I wrote my own function, which is faster than in-built scipy nbinom.logpmf
.
import numpy as np
import scipy.special as sc
from scipy.stats import nbinom
def my_logpmf_nb(x, n, p):
""" logaritm of the negative binomial probability mass function """
coeff = sc.gammaln(n+x) - sc.gammaln(x+1) - sc.gammaln(n)
return coeff + n*np.log(p) + sc.xlog1py(x, -p)
N = 20
M = 8
p = np.random.uniform(0,1,(N,M))
r = np.abs(np.random.normal(10,10, (N,M)))
matrix = np.random.negative_binomial(r,p)
%timeit -n 1000 my_logpmf_nb(matrix, r, p)
16.4 µs ± 1.95 µs per loop (mean ± std. dev. of 7 runs, 1000 loops each)
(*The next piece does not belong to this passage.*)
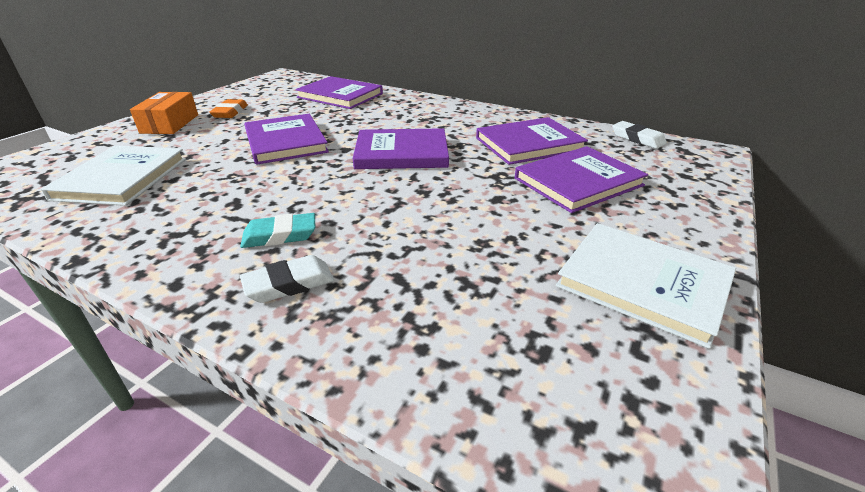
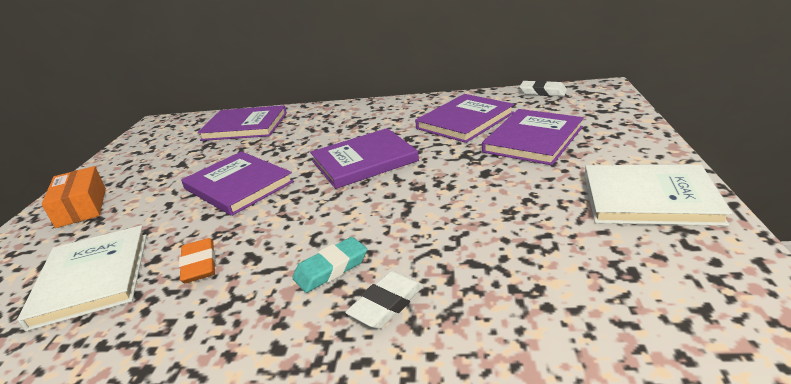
camera: 20 degrees left, 5 degrees down
(230, 112) = (141, 175): orange eraser -> orange eraser (199, 265)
%timeit -n 1000 nbinom.logpmf(matrix, r, p)
62.7 µs ± 1.23 µs per loop (mean ± std. dev. of 7 runs, 1000 loops each)
I tried to optimize further with the use of Cython, but I failed completely (function implemented in Cython is much slower).
from libc.math cimport log, log1p
import numpy as np
cimport cython
cdef:
float EULER_MAS = 0.577215664901532 # euler mascheroni constant
@cython.cdivision(True)
def gammaln(float z, int n=100000):
"""Compute log of gamma function for some real positive float z"""
"""From: https://stackoverflow.com/questions/54850985/fast-algorithm-for-log-gamma-function"""
cdef:
float out = -EULER_MAS*z - log(z)
int k
float t
for k in range(1, n):
t = z / k
out += t - log1p(t)
return out
@cython.cdivision(True)
@cython.wraparound(False)
@cython.boundscheck(False)
def matrix_nb(double[:,:] x, double[:,:] nn, double[:,:] p):
m = x.shape[0]
n = x.shape[1]
res = np.zeros((m, n))
for i in range(m):
for j in range(n):
res[i,j] = gammaln(nn[i,j]+x[i,j]) - gammaln(x[i,j]+1) - gammaln(nn[i,j]) + nn[i,j]*log(p[i,j]) + x[i,j]*log1p(0-p[i,j])
return res
matrix_bis = matrix.astype("float")
%timeit -n 1000 matrix_nb(matrix_bis, r, p)
49.9 ms ± 181 µs per loop (mean ± std. dev. of 7 runs, 1000 loops each)
Is there a way to implement this more efficiently? I would highly appreciate even a hint. Can I use Cython in a different way? Or maybe numba would be useful?